Les accords bilatéraux pourraient prendre le dessus sur l’OMC
Pascal Lamy a appelé le 17 octobre à « garder la tête froide », dans cette phase de suspension du cycle de Doha, « notamment vis-à-vis des projets d’accords bilatéraux que nous voyons germer ici et là »
S’ADRESSANT à Bruxelles à la commission du Commerce international du Parlement européen, le directeur général de l’Organisation mondiale du commerce (OMC), Pascal Lamy, s’est étonné que ces projets « semblent étrangement promettre des concessions plus importantes que celles qui suffiraient à débloquer la négociation multilatérale ». Et d’ajouter : « Je vois mal en quoi le bœuf ou la volaille américaine qu’importerait l’UE en réduisant ses tarifs à la suite d’un vaste accord de libre-échange euro-américain se distinguerait d’un bœuf argentin ou d’une volaille brésilienne ou thaïlandaise, qui suivrait le même chemin à la suite d’un accord à l’OMC ».
Une stratégie bilatérale soutenue par les États membres
L’idée d’un accord de libre-échange entre les États-Unis et l’Union européenne a été récemment ressortie par la chancelière allemande, Angela Merkel. La Commission européenne a par ailleurs adopté le 4 octobre une communication sur la compétitivité externe de l’Union européenne, qui met l’accent sur des accords bilatéraux avec les grands pays émergents. Lors d’un dîner informel, le 15 octobre dernier à Luxembourg, les ministres du Commerce de l’UE ont apporté leur soutien à cette stratégie bilatérale. Les Vingt-cinq devraient ainsi accorder d’ici la fin de l’année à la Commission européenne des mandats pour négocier des accords de libre-échange avec la Corée du Sud, l’Association des nations de l’Asie du Sud-Est (Anase) et l’Inde.
UE/Mercosur, le Parlement européen plaide pour le libre-échange
Dans un rapport d’initiative adopté en session plénière le 12 octobre dernier, le Parlement européen se prononce pour la conclusion rapide, entre l’UE et le Mercosur (Argentine, Brésil, Paraguay, Venezuela), d’un accord d’association « complet, ambitieux et équilibré » prévoyant notamment l’instauration d’une zone de libre-échange.

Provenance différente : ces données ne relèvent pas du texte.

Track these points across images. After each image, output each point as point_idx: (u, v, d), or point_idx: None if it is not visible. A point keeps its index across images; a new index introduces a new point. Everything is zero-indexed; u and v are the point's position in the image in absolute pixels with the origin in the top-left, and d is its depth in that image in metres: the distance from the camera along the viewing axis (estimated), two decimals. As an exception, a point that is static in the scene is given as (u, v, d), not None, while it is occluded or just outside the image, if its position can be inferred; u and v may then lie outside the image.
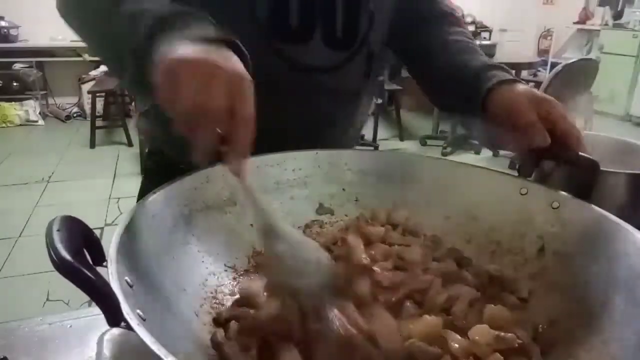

Selon les députés, celle-ci devrait couvrir un large éventail de secteurs allant de la libéralisation réciproque du commerce de biens et de services aux aspects touchant aux investissements, aux marchés publics, à la protection des droits de propriété intellectuelle, à la coopération en matière de concurrence ainsi qu’aux instruments de défense commerciale, à la facilité du commerce et à un mécanisme contrai-gnant pour le règlement des différends. L’Assemblée souligne la nécessité de parvenir à un accord commercial, « unique et indivisible », qui aille bien au-delà des obligations respectives au sein de l’OMC et qui – sans exclure aucun secteur – tienne compte de la manière la moins restrictive possible de la sensibilité spécifique de certains produits.
Selon elle, la Commission européenne ayant fait une offre au Mercosur en matière agricole « la plus ambitieuse jamais faite dans une négociation bilatérale » et l’Europe étant le premier importateur de produits agricoles du Mercosur, l’Union européenne « est en droit d’attendre de son partenaire une offre tout aussi ambitieuse ».